Stored data
Start of Block
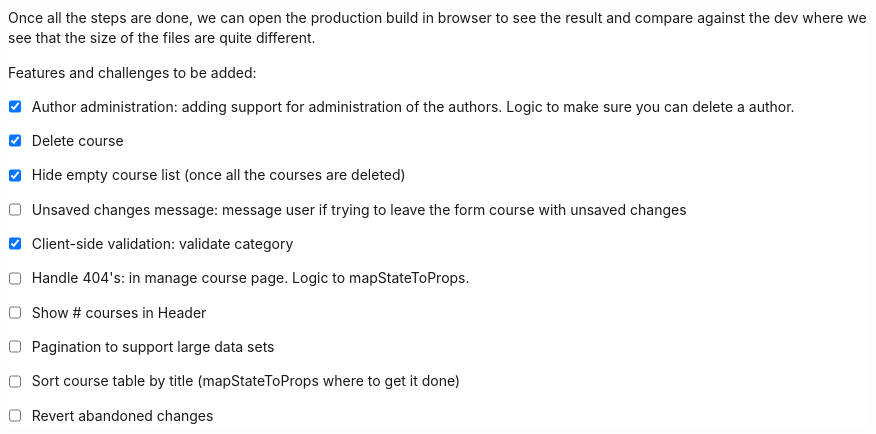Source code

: Once all the steps are done, we can open the production build in browser to see the result and compare against the dev where we see that the size of the files are quite different.

Features and challenges to be added:
- [X] Author administration: adding support for administration of the authors. Logic to make sure you can delete a author.
- [X] Delete course
- [X] Hide empty course list (once all the courses are deleted)
- [ ] Unsaved changes message: message user if trying to leave the form course with unsaved changes
- [X] Client-side validation: validate category
- [ ] Handle 404's: in manage course page. Logic to mapStateToProps.
- [ ] Show # courses in Header
- [ ] Pagination to support large data sets
- [ ] Sort course table by title (mapStateToProps where to get it done)
- [ ] Revert abandoned changes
End of Block
WHAT YOU ARE ASKED TO DO:
Please render every line of the stored data above as a Markdown table with the columns "Row" and "Line," numbering the rows and skipping blank lines. Leave the pictures out of the answer.

REPLY TO THE TASK:
| Row | Line |
|---|---|
| 1 | Source code |
| 2 | : Once all the steps are done, we can open the production build in browser to see the result and compare against the dev where we see that the size of the files are quite different. |
| 3 | Features and challenges to be added: |
| 4 | - [X] Author administration: adding support for administration of the authors. Logic to make sure you can delete a author. |
| 5 | - [X] Delete course |
| 6 | - [X] Hide empty course list (once all the courses are deleted) |
| 7 | - [ ] Unsaved changes message: message user if trying to leave the form course with unsaved changes |
| 8 | - [X] Client-side validation: validate category |
| 9 | - [ ] Handle 404's: in manage course page. Logic to mapStateToProps. |
| 10 | - [ ] Show # courses in Header |
| 11 | - [ ] Pagination to support large data sets |
| 12 | - [ ] Sort course table by title (mapStateToProps where to get it done) |
| 13 | - [ ] Revert abandoned changes |